The Conte’s eye had recovered all its satirical sublety. “That engaging Fiscal Rassi is paid by his master for all the sentences that disgrace us throughout Europe, but he is not the sort of man to refuse to be paid by me to betray the master’s secrets. The animal has a mistress and a confessor, but the mistress is of too vile a sort for me to be able to tackle her, next day she would relate our interview to all the applewomen in the parish.” The Conte, revived by this gleam of hope, was by this time on his way to the Cathedral; astonished at the alertness of his gait, he smiled in spite of his grief: “This is what it is,” he said, “to be no longer a Minister!” This Cathedral, like many churches in Italy, serves as a passage from one street to another; the Conte saw as he entered one of the Archbishop’s Grand Vicars crossing the nave.
“Since I have met you here,” he said to him, “will you be so very good as to spare my gout the deadly fatigue of climbing to His Grace the Archbishop’s.

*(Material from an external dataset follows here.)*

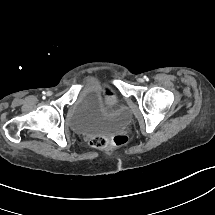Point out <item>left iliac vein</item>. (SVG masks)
Wrapping results in <instances>:
<instances>
[{"mask_svg":"<svg viewBox=\"0 0 215 215\" xmlns=\"http://www.w3.org/2000/svg\"><path fill=\"white\" fill-rule=\"evenodd\" d=\"M143 81H144L143 78H141V77L138 78V82H139V83H142Z\"/></svg>","mask_w":215,"mask_h":215,"instance_id":"obj_1","label":"left iliac vein"}]
</instances>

He would be doing me the greatest favour in the world if he would be so kind as to come down to the sacristy.” The Archbishop was delighted by this message, he had a thousand things to say to the Minister on the subject of Fabrizio. But the Minister guessed that these things were no more than fine phrases, and refused to listen to any of them.
“What sort of man is Dugnani, the Vicar of San Paolo?”
“A small mind and a great ambition,” replied the Archbishop; “few scruples and extreme poverty, for we too have our vices!”
“Egad, Monsignore,” exclaimed the Minister, “you portray like Tacitus”; and he took leave of him, laughing. No sooner had he returned to his Ministry than he sent for Priore Dugnani.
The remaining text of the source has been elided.